Фаина Семеновна скрепя сердце, согласилась. Вот ведь как получается в жизни! Сын женится на неприятной девушке, а бедной матери приходится общаться не только с отвратительной невесткой, но и с ее малосимпатичной мамашей.

– Вообще не понимаю, – злилась Фаина Семеновна, – как она смогла переступить порог этой дачи! Во время шашлыков гости изрядно выпили, и один из мужчин рассказал мне, что именно в этом доме задохнулись от дыма ее старшая дочь и зять. Я бы мгновенно продала избу, но Мария Григорьевна как ни в чем не бывало накрыла стол.

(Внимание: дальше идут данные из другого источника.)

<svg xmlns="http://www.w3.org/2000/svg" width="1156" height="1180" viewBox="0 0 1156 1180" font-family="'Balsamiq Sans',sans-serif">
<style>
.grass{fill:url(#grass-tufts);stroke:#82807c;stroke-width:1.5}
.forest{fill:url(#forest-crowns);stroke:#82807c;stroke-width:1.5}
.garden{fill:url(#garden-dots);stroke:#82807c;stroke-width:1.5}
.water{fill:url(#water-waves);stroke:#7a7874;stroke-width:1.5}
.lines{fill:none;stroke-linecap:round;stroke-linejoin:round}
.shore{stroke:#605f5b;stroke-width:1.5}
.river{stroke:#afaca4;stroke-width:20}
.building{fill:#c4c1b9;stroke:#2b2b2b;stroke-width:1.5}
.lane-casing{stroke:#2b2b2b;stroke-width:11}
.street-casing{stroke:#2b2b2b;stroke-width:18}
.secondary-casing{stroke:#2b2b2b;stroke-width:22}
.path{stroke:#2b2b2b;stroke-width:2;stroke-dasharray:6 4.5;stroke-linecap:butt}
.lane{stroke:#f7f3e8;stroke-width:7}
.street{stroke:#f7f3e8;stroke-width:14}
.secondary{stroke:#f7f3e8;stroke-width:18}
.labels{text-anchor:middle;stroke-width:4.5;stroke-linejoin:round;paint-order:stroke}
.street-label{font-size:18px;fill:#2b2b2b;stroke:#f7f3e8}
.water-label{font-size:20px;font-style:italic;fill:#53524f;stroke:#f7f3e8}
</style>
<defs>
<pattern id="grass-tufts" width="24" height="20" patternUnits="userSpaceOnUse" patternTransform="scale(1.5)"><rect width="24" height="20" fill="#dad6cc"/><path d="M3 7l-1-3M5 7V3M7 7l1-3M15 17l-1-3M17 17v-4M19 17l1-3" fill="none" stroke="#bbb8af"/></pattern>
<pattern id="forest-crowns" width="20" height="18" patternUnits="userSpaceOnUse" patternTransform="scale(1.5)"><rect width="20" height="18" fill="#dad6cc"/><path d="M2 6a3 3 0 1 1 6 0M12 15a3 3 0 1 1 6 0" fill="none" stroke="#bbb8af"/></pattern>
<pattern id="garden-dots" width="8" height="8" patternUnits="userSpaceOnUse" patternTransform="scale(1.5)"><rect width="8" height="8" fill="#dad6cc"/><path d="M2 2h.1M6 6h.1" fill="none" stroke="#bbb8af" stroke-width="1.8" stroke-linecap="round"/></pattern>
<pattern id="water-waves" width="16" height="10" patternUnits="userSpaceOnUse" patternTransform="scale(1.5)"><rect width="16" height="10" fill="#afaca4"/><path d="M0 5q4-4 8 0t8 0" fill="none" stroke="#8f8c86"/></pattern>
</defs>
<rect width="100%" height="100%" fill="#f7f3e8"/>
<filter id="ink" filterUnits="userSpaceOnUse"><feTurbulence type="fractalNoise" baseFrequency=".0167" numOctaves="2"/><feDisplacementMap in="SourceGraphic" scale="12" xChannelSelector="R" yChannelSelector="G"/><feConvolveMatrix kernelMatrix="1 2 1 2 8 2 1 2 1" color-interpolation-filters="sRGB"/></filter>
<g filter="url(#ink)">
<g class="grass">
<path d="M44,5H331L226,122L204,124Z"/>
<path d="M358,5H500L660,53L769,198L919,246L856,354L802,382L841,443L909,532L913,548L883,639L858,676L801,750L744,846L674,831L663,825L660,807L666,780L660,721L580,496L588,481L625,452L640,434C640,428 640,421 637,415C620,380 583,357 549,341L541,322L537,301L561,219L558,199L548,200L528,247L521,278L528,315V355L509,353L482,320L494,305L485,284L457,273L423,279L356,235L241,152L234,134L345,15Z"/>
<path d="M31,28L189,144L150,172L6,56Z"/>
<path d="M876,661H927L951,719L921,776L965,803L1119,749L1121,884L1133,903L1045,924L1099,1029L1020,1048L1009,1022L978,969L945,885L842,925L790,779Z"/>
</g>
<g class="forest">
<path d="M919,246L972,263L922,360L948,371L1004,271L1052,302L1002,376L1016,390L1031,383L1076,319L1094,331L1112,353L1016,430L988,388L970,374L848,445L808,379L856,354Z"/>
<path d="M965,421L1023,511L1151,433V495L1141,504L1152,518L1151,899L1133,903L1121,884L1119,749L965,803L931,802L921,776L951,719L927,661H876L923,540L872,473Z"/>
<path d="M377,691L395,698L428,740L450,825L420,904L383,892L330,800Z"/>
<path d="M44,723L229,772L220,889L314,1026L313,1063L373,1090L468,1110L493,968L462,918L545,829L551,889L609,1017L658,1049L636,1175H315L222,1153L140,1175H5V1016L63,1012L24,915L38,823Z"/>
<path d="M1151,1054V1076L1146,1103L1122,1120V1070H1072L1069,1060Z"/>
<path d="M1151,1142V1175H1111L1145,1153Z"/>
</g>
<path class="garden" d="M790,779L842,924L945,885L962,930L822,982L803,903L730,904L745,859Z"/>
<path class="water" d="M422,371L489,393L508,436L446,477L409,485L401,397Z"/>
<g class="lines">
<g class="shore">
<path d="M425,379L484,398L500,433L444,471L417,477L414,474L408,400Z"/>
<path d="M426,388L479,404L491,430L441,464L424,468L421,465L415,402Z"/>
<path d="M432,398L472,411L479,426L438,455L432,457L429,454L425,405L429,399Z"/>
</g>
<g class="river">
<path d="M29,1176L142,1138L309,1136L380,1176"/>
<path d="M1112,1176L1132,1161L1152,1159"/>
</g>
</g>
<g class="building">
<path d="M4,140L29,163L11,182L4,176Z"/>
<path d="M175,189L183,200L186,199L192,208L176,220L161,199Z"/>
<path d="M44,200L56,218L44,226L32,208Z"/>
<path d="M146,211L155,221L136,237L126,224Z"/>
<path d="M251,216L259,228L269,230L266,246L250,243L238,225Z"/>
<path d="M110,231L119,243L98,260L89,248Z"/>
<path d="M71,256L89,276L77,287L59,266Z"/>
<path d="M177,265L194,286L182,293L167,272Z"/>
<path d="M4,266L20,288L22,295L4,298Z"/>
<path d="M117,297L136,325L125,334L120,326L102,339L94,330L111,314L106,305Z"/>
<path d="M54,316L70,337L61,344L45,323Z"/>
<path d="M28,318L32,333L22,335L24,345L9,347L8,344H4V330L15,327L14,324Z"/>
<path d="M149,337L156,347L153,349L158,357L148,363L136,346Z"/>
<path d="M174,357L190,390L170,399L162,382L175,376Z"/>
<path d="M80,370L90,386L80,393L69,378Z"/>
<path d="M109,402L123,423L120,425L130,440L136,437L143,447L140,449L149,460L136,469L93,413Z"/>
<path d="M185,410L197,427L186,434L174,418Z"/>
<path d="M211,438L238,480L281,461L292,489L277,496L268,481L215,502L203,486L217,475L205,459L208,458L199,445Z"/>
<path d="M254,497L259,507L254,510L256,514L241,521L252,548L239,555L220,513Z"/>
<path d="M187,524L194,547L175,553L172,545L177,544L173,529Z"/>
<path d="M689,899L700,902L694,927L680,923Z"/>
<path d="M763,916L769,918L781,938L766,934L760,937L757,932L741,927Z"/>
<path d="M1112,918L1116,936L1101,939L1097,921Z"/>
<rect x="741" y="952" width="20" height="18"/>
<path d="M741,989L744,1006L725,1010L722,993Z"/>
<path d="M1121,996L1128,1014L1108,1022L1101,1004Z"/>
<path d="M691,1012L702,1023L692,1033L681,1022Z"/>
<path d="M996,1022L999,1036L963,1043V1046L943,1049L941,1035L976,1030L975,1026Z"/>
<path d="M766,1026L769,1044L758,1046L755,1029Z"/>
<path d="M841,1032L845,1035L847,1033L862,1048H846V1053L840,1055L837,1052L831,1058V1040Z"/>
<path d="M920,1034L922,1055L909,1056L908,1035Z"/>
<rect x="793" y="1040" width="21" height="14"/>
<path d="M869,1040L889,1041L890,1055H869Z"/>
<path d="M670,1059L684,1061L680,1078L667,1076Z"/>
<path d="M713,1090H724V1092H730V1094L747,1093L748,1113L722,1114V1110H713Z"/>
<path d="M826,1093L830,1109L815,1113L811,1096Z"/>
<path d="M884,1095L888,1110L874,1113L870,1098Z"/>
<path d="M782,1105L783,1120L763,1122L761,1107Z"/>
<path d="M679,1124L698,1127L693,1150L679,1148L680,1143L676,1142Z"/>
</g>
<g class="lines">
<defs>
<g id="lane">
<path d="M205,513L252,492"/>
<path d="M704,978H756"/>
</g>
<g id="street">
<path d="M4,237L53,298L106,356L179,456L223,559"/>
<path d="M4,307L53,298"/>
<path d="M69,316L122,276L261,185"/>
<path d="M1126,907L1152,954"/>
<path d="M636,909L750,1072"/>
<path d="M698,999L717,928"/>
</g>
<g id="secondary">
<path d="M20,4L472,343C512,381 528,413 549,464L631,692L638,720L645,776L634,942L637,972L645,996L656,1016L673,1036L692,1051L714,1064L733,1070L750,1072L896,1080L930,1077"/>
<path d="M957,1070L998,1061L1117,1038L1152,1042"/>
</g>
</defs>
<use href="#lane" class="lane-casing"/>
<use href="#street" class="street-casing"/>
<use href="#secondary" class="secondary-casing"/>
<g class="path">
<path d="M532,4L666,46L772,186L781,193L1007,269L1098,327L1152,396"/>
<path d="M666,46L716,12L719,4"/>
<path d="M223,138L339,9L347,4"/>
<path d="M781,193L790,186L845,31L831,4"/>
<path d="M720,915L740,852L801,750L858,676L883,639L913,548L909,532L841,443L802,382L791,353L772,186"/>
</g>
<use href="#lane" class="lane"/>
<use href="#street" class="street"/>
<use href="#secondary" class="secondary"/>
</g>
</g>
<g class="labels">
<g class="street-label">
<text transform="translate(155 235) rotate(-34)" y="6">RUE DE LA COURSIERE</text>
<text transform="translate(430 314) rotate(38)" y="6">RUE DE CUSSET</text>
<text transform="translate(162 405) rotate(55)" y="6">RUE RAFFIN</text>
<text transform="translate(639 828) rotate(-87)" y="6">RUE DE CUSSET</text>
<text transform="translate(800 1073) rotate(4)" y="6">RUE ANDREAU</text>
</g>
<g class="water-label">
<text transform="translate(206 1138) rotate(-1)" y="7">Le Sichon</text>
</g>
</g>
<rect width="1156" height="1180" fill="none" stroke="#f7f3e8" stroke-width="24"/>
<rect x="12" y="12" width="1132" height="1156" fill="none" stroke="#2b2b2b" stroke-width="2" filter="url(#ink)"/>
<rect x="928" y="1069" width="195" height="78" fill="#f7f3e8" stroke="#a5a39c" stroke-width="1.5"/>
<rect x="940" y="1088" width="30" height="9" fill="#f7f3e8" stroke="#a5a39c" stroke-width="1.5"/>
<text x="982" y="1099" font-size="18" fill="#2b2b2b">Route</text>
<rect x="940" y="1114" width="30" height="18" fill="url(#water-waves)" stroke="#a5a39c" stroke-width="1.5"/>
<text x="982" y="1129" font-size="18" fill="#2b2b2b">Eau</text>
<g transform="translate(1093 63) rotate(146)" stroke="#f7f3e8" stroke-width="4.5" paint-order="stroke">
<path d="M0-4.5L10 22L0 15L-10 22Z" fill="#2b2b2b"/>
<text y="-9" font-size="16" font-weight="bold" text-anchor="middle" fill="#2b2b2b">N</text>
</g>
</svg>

Фаина Семеновна, злясь, сидела в углу. Противная сватья, очевидно, очень хотела унизить ее, потому что закатила целый пир. На белоснежной скатерти высились разнокалиберные бутылки, тут же стояли блюда с рыбой и овощами, вазочки с икрой, а на подоконнике размораживался вкусный, но очень дорогой торт немецкого производства.

– Приличные люди не покупают таких продуктов, – злилась сейчас Фаина Семеновна, – они предназначены для воров, взяточников и негодяев. Мария Григорьевна специально потратилась, чтобы уколоть меня. Знала ведь, что живу на крохотную пенсию.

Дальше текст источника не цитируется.